Nearly a year after being made redundant, more than two dozen former employees of Harrison’s Cave are yet to receive their pensions and gratuities, prompting the National Union of Public Workers to call for urgent resolution.

Two months ago, Minister of Energy, Small Business and Entrepreneurship, Kerrie Symmonds told Parliament that the rebranded Caves of Barbados Limited had paid out over $3 million in benefits to the cave’s severed workers.

Symmonds said close to $2.5 million of that total was severance payments.

Acting General Secretary of the National Union of Public Workers (NUPW) Wayne Walrond Friday said the ex-workers are at their wits’ end and out of pocket. He called for the situation to be rectified urgently.

While conceding that those former National Conservation Commission (NCC) workers would have received their severance, he said they were still waiting for their pensions 11 months after being laid off as part of the restructuring exercise at Harrison’s Cave.

Walrond said Harrison’s Cave was run by the NCC before Government awarded Jamaican company Chukka Caribbean Adventures a 25-year lease to manage its operations last year.

The staff at Caves of Barbados was officially severed on October 31, 2020 and Chukka took over operations from December 1, 2020.

Walrond said as NCC employees they were eligible for pension from Government.

He said although it became a company in its transition to the Caves of Barbados Limited, the contracts of the NCC workers who worked at the Cave remained untouched.

“One of the things that they put in the Caves Act was that the workers who came over from the NCC would be engaged on terms and conditions no less favourable and that also included preserving their pension rights, meaning that they would get a Government pension and gratuity,” Walrond said.

“So there were two creatures at the Cave; one that was recruited directly by the Cave which would fall directly under their pension plan and then the persons who transitioned from the NCC.”

Walrond said while it was normal for there to be a grace period before starting to receive pension, 11 months was not acceptable.

“They were severed since September 30, 2020, so technically from October 1, those workers who were severed from the Cave and were formerly employed by the NCC are eligible to receive a Government pension once they are 60 or over.
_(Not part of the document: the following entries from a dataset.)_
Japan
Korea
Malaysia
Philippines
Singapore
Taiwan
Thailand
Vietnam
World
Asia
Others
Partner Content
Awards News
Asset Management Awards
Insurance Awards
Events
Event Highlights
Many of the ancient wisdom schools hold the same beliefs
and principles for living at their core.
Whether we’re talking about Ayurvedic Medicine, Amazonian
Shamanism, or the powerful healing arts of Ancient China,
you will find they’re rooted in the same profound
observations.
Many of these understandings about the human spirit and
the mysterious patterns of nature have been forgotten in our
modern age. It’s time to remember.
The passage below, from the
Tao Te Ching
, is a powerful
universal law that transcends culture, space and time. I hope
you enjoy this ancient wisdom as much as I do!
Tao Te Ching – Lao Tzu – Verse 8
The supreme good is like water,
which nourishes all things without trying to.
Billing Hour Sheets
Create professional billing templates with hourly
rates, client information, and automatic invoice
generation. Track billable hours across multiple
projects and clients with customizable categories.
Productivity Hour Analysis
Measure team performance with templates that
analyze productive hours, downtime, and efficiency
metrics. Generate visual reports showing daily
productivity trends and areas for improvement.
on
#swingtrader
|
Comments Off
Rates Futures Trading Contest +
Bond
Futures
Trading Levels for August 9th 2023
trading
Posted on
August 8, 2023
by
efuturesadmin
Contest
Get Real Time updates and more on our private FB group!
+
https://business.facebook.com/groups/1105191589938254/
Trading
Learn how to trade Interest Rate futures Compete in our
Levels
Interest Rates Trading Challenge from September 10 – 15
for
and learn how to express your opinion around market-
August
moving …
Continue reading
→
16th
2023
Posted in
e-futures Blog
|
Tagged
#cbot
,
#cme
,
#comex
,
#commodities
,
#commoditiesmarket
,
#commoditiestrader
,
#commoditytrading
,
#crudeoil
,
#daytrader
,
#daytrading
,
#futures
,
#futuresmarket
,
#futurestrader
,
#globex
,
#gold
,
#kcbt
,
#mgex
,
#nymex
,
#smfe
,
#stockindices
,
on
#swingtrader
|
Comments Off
This is 11 months and they have not heard anything,” Walrond said.

“You may not get it immediately because pensions have to be processed…but this is 11 months and they have not gotten any communication. I’m not seeing any sense of urgency and the workers are very concerned because they are out of pocket, they are frustrated, they feel abandoned, they feel disrespected and we think it is untenable, it is reprehensible and not good enough.”

Walrond said he had already reached out to the insurance company responsible for paying the pensions but was still awaiting word on when they would be paid.